■ TEXT SHOWN
We were proud first, honest next, and after that we believed in right and wrong. None of us would take advantage of anybody in the world, let alone steal.

Mourad, who is considered to be “crazy” by his clan, has an uncanny way with animals. He relates to them with caring and understanding. As a result, when he takes the horse, it is well exercised and thrives. In his mind, he is not stealing the horse, he is caring for it.

John Byro, the horse’s rightful owner, has a suspicion about the boys having the horse and pays a visit to Aram’s home. He was a lonely man who befriended the family. He understands their virtuous, honorable existence, but also knows the boys have his horse. He hints to the adults but does not accuse the boys of stealing. When Byro and the boys run into each other, the boys have the horse. Byro knowingly examines the horse but does not accuse the boys of stealing it. He allows the boys to return the horse without asking any questions.

■ TO-DO LIST
**A)** Retype the part of the passage about the horse that opens with the words containing "Mourad, who is" and closes with "caring for it.".
**B)** Translate this sentence from the passage about the horse into Spanish: "He allows the boys to return the horse without asking any questions."
**C)** Write what comes next in the passage about Mourad, the boys and the horse, starting after its final sentence.
The records that follow have no connection to the passage about the horse.

■ ENTRIES SUPPLIED
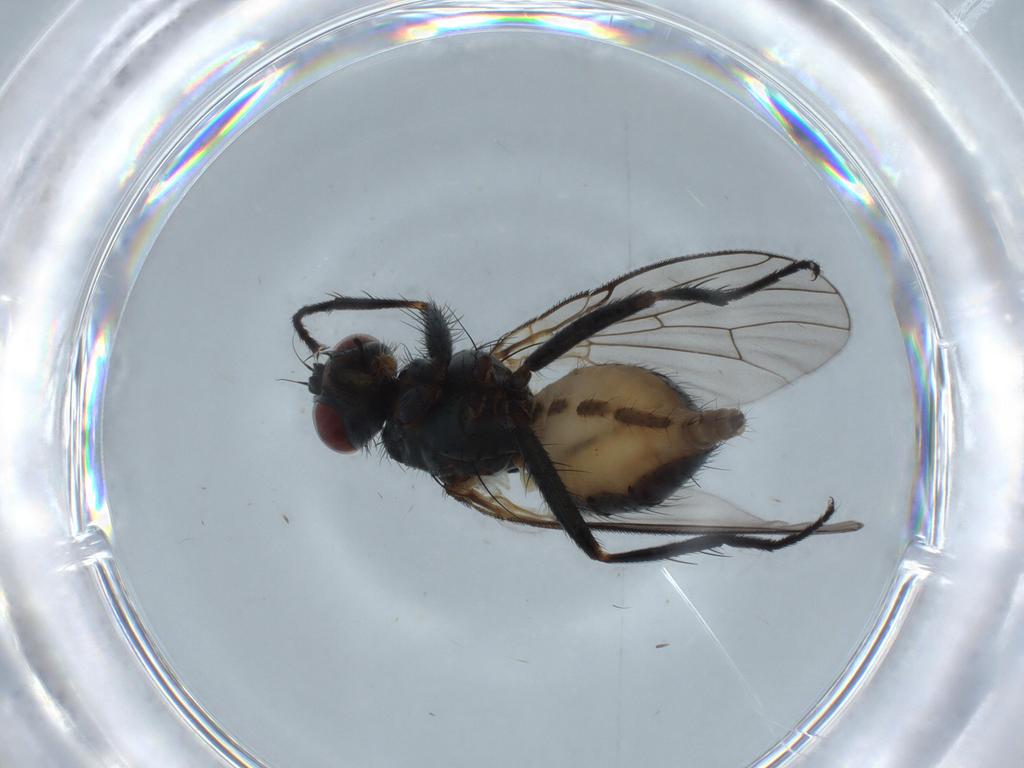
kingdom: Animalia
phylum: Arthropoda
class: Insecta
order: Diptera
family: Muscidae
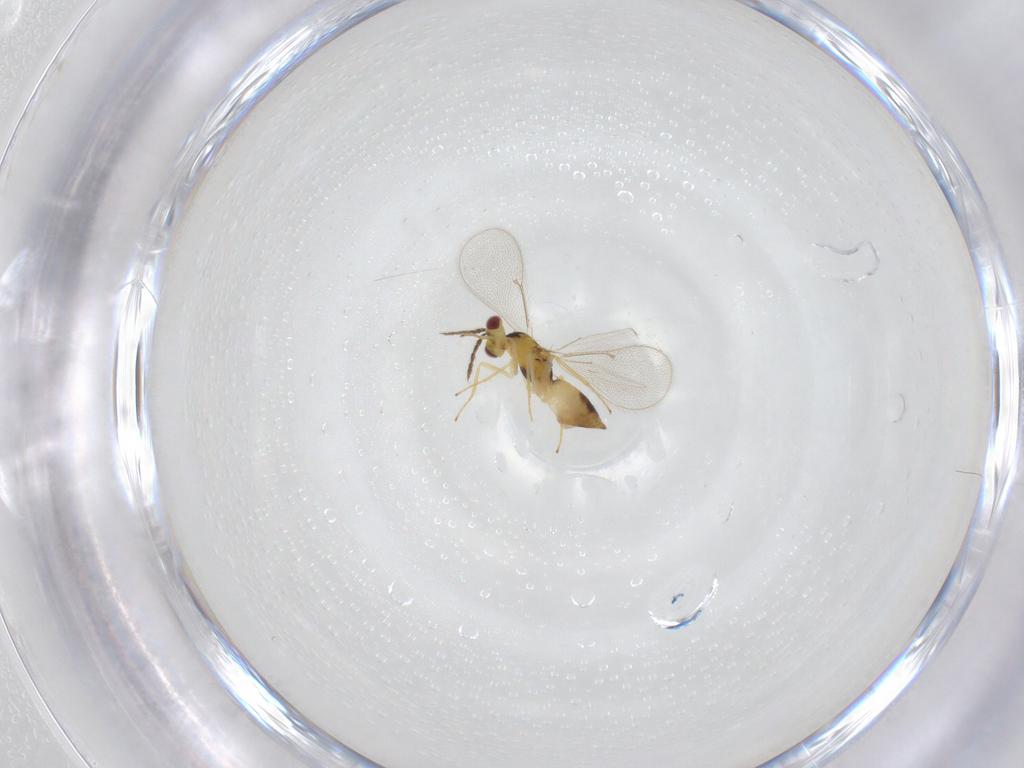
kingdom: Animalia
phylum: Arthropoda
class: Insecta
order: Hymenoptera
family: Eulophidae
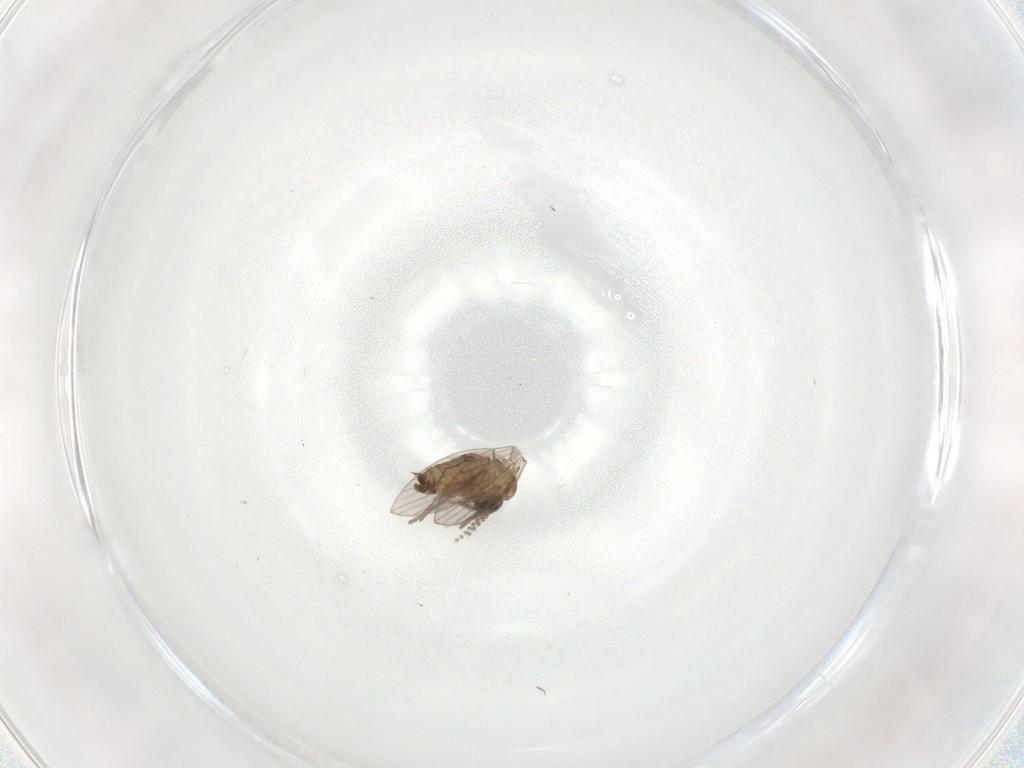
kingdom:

■ RESPONSES
**A)**
Mourad, who is considered to be “crazy” by his clan, has an uncanny way with animals. He relates to them with caring and understanding. As a result, when he takes the horse, it is well exercised and thrives. In his mind, he is not stealing the horse, he is caring for it.

**B)** Él permite que los muchachos devuelvan el caballo sin hacer ninguna pregunta.

**C)**
Early the following morning we took the horse to John Byro's vineyard and put it in the barn. The dogs followed us around without making a sound.

The dogs, I whispered to my cousin Mourad. I thought they would bark.

They would at somebody else, he said. I have a way with dogs.

Again, Byro visits Aram’s house, this time with his horse pulling his surrey. His actions allow the boys to maintain their honor. John Byro appreciates the horse being a healthy specimen when he is returned. 

I do not know what to think, he said. The horse is stronger than ever. Better-tempered, too. I thank God.

The boys learned a lesson in respect and John Byro is able to maintain his friendship with the family.